**Extracted data entries**

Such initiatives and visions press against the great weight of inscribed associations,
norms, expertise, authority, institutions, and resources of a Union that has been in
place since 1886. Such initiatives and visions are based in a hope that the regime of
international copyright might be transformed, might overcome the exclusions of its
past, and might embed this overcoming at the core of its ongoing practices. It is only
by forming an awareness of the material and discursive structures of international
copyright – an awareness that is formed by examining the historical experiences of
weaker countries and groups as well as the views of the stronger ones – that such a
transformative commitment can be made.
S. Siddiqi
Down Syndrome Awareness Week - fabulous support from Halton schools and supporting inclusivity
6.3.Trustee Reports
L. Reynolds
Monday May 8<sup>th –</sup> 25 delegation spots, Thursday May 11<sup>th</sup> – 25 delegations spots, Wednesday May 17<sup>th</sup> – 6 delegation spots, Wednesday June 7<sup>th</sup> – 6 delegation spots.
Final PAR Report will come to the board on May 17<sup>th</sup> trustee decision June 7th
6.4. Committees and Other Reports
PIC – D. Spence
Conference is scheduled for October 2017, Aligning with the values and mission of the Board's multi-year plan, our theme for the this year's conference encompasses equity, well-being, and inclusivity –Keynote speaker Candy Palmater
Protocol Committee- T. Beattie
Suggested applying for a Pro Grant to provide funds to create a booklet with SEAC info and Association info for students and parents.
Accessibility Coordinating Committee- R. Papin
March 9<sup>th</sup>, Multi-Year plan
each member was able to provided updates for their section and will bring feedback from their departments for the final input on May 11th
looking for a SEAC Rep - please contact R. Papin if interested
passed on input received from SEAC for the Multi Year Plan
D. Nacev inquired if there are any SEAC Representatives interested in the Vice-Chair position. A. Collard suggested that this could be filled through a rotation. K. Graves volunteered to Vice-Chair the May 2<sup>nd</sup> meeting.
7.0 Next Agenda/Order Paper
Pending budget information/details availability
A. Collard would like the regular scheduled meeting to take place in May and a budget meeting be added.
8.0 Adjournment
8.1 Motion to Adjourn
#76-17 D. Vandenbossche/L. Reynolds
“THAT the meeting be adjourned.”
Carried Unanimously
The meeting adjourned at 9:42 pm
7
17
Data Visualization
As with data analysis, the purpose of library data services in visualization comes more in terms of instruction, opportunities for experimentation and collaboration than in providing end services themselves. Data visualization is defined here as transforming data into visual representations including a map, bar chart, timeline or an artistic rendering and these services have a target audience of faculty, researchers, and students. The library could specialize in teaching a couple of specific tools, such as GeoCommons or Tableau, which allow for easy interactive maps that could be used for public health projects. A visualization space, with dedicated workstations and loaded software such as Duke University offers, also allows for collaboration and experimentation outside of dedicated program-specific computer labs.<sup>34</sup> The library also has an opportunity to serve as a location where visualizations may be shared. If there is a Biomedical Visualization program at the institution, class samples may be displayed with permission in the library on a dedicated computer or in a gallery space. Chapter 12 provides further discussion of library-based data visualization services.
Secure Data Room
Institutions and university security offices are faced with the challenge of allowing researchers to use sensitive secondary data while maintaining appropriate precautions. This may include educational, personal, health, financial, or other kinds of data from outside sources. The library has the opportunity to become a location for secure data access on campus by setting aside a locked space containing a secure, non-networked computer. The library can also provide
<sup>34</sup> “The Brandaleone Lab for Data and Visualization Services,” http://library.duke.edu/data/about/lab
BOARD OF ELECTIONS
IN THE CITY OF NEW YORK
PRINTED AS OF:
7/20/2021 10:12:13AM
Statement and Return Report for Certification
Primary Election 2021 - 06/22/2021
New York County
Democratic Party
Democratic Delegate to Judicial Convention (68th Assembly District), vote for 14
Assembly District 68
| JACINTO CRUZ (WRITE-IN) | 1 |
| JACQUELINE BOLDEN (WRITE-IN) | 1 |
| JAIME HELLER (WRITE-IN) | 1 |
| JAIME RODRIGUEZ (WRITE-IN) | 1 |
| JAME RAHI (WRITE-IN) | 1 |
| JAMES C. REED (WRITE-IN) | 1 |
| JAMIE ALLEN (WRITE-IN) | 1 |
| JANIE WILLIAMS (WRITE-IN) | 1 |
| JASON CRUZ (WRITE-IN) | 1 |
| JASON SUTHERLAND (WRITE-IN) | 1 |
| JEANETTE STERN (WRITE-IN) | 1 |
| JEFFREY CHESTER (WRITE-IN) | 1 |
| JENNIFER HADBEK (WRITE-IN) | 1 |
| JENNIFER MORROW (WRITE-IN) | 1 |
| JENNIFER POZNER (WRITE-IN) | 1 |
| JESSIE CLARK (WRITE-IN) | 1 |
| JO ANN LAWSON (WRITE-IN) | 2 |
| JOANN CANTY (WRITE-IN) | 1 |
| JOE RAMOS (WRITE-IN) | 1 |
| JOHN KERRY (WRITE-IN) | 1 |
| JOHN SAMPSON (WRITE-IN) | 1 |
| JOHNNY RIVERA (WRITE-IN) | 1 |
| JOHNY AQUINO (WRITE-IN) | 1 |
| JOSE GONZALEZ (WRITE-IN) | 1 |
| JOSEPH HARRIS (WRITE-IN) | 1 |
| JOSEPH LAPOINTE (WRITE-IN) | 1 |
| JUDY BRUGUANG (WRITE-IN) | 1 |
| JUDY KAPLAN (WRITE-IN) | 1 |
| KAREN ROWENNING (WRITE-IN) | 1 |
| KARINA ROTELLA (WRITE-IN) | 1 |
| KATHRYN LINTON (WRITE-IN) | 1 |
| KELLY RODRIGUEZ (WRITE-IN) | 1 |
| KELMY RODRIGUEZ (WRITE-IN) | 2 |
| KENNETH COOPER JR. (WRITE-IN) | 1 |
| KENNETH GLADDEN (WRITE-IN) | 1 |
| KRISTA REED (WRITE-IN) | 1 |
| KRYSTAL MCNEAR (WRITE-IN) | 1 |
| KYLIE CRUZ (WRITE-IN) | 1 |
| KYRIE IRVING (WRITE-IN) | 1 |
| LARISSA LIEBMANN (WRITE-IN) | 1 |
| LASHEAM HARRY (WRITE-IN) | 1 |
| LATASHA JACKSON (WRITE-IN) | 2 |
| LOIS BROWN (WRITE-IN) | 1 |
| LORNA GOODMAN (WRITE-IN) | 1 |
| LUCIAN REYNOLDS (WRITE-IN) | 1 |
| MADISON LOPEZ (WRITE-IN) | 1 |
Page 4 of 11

**Requirement**
The answer should consist only of the lines from the one with "ROWENNING (WRITE-IN) | 1 |" to the final line of the records above, retyped word for word.

**Your response**
| KAREN ROWENNING (WRITE-IN) | 1 |
| KARINA ROTELLA (WRITE-IN) | 1 |
| KATHRYN LINTON (WRITE-IN) | 1 |
| KELLY RODRIGUEZ (WRITE-IN) | 1 |
| KELMY RODRIGUEZ (WRITE-IN) | 2 |
| KENNETH COOPER JR. (WRITE-IN) | 1 |
| KENNETH GLADDEN (WRITE-IN) | 1 |
| KRISTA REED (WRITE-IN) | 1 |
| KRYSTAL MCNEAR (WRITE-IN) | 1 |
| KYLIE CRUZ (WRITE-IN) | 1 |
| KYRIE IRVING (WRITE-IN) | 1 |
| LARISSA LIEBMANN (WRITE-IN) | 1 |
| LASHEAM HARRY (WRITE-IN) | 1 |
| LATASHA JACKSON (WRITE-IN) | 2 |
| LOIS BROWN (WRITE-IN) | 1 |
| LORNA GOODMAN (WRITE-IN) | 1 |
| LUCIAN REYNOLDS (WRITE-IN) | 1 |
| MADISON LOPEZ (WRITE-IN) | 1 |
Page 4 of 11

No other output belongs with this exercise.